__Brief__
Exactly as written, output the lines below starting from the first and ending with the line that contains "CANLI YAYIN"; omit pictures.

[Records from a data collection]
═══
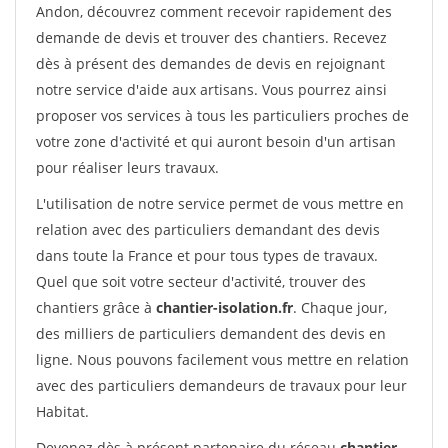
Andon, découvrez comment recevoir rapidement des
demande de devis et trouver des chantiers. Recevez
dès à présent des demandes de devis en rejoignant
notre service d'aide aux artisans. Vous pourrez ainsi
proposer vos services à tous les particuliers proches de
votre zone d'activité et qui auront besoin d'un artisan
pour réaliser leurs travaux.
L'utilisation de notre service permet de vous mettre en
relation avec des particuliers demandant des devis
dans toute la France et pour tous types de travaux.
Quel que soit votre secteur d'activité, trouver des
chantiers grâce à
chantier-isolation.fr
. Chaque jour,
des milliers de particuliers demandent des devis en
ligne. Nous pouvons facilement vous mettre en relation
avec des particuliers demandeurs de travaux pour leur
Habitat.
Devenez dès à présent partenaire du réseau
chantier-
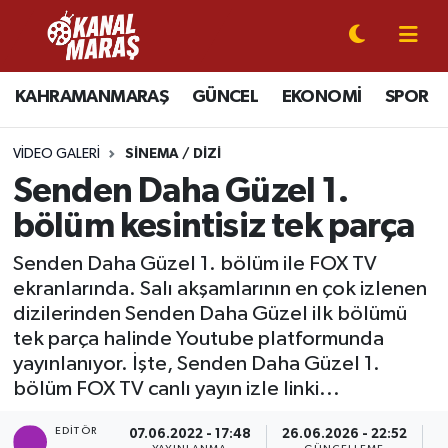
CANLI YAYIN
Kahramanmaraş Nöbetçi Eczaneler
KAHRAMANMARAŞ
GÜNCEL
EKONOMİ
SPOR
KAHRAMANMARAŞ
Kahramanmaraş Hava Durumu
VIDEO GALERI
SINEMA / DIZI
GÜNCEL
Kahramanmaraş Namaz Vakitleri
Senden Daha Güzel 1.
bölüm kesintisiz tek parça
SPOR
Kahramanmaraş Trafik Yoğunluk Haritası
Senden Daha Güzel 1. bölüm ile FOX TV
SİYASET
Süper Lig Puan Durumu ve Fikstür
ekranlarında. Salı akşamlarının en çok izlenen
dizilerinden Senden Daha Güzel ilk bölümü
EKONOMİ
Tüm Manşetler
tek parça halinde Youtube platformunda
yayınlanıyor. İşte, Senden Daha Güzel 1.
GÜNDEM
Son Dakika Haberleri
bölüm FOX TV canlı yayın izle linki...
MAGAZİN
Haber Arşivi
EDITÖR
07.06.2022 - 17:48
26.06.2026 - 22:52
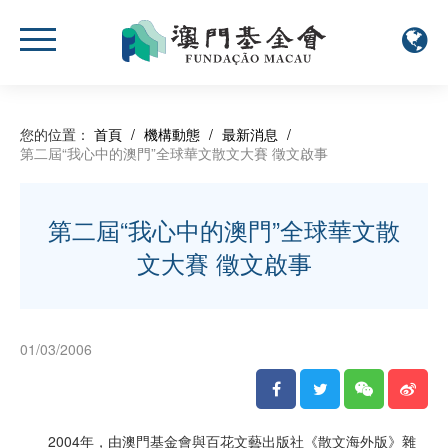
您的位置：
首頁
/
機構動態
/
最新消息
/
第二屆“我心中的澳門”全球華文散文大賽 徵文啟事
第二屆“我心中的澳門”全球華文散
文大賽 徵文啟事
01/03/2006
2004年，由澳門基金會與百花文藝出版社《散文海外版》雜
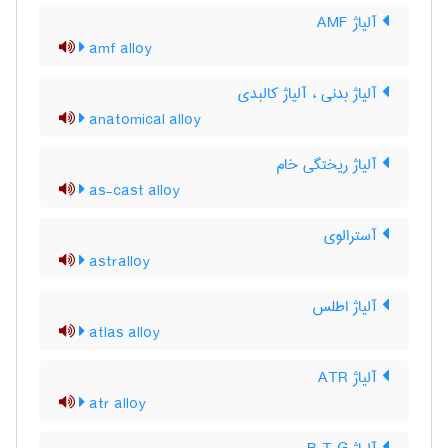
آلیاژ AMF
amf alloy
آلیاژ بدنی ، آلیاژ کالبدی
anatomical alloy
آلیاژ ریختگی خام
as-cast alloy
آسترالوی
astralloy
آلیاژ اطلس
atlas alloy
آلیاژ ATR
atr alloy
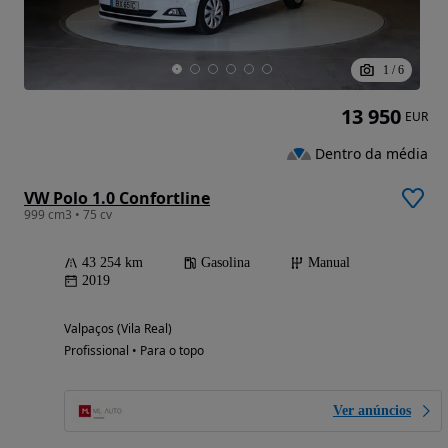
1
/
6
13 950
EUR
Dentro da média
VW Polo 1.0 Confortline
999 cm3 • 75 cv
43 254 km
Gasolina
Manual
2019
Valpaços (Vila Real)
Profissional • Para o topo
Ver anúncios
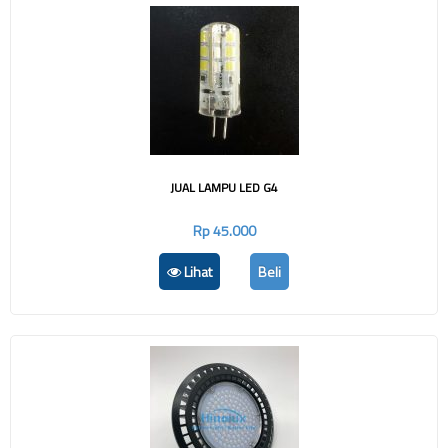
JUAL LAMPU LED G4
Rp 45.000
Lihat
Beli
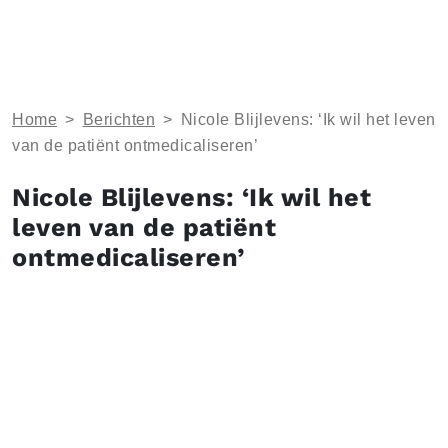
Home
>
Berichten
>
Nicole Blijlevens: ‘Ik wil het leven
van de patiënt ontmedicaliseren’
Nicole Blijlevens: ‘Ik wil het
leven van de patiënt
ontmedicaliseren’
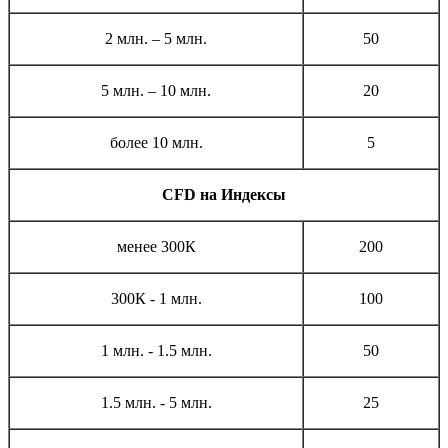
2 млн. – 5 млн.
50
5 млн. – 10 млн.
20
более 10 млн.
5
CFD
на Индексы
менее 300К
200
300К - 1 млн.
100
1 млн. - 1.5 млн.
50
1.5 млн. - 5 млн.
25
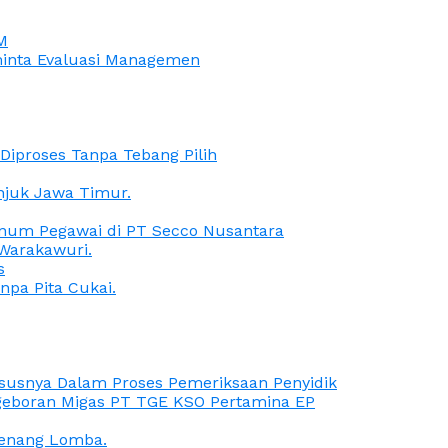
M
iminta Evaluasi Managemen
iproses Tanpa Tebang Pilih
anjuk Jawa Timur.
Oknum Pegawai di PT Secco Nusantara
Warakawuri.
s
npa Pita Cukai.
Kasusnya Dalam Proses Pemeriksaan Penyidik
ngeboran Migas PT TGE KSO Pertamina EP
menang Lomba.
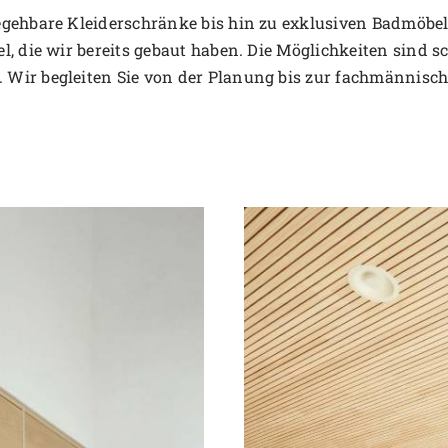
gehbare Kleiderschränke bis hin zu exklusiven Badmöbeln
, die wir bereits gebaut haben. Die Möglichkeiten sind s
Wir begleiten Sie von der Planung bis zur fachmännisch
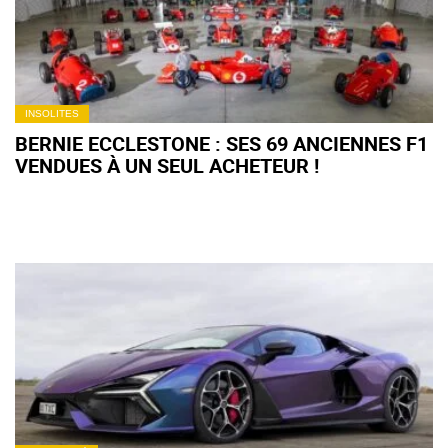
INSOLITES
BERNIE ECCLESTONE : SES 69 ANCIENNES F1
VENDUES À UN SEUL ACHETEUR !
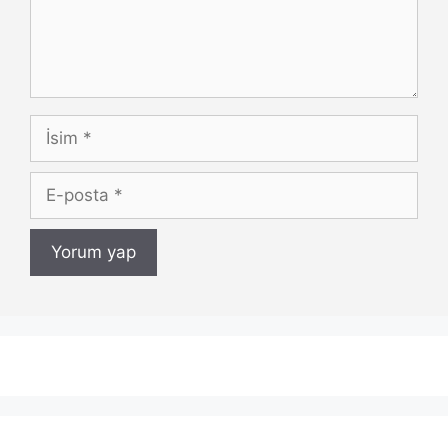
İsim
E-
posta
═══
__Solution to this problem__
Andon, découvrez comment recevoir rapidement des
demande de devis et trouver des chantiers. Recevez
dès à présent des demandes de devis en rejoignant
notre service d'aide aux artisans. Vous pourrez ainsi
proposer vos services à tous les particuliers proches de
votre zone d'activité et qui auront besoin d'un artisan
pour réaliser leurs travaux.
L'utilisation de notre service permet de vous mettre en
relation avec des particuliers demandant des devis
dans toute la France et pour tous types de travaux.
Quel que soit votre secteur d'activité, trouver des
chantiers grâce à
chantier-isolation.fr
. Chaque jour,
des milliers de particuliers demandent des devis en
ligne. Nous pouvons facilement vous mettre en relation
avec des particuliers demandeurs de travaux pour leur
Habitat.
Devenez dès à présent partenaire du réseau
chantier-
CANLI YAYIN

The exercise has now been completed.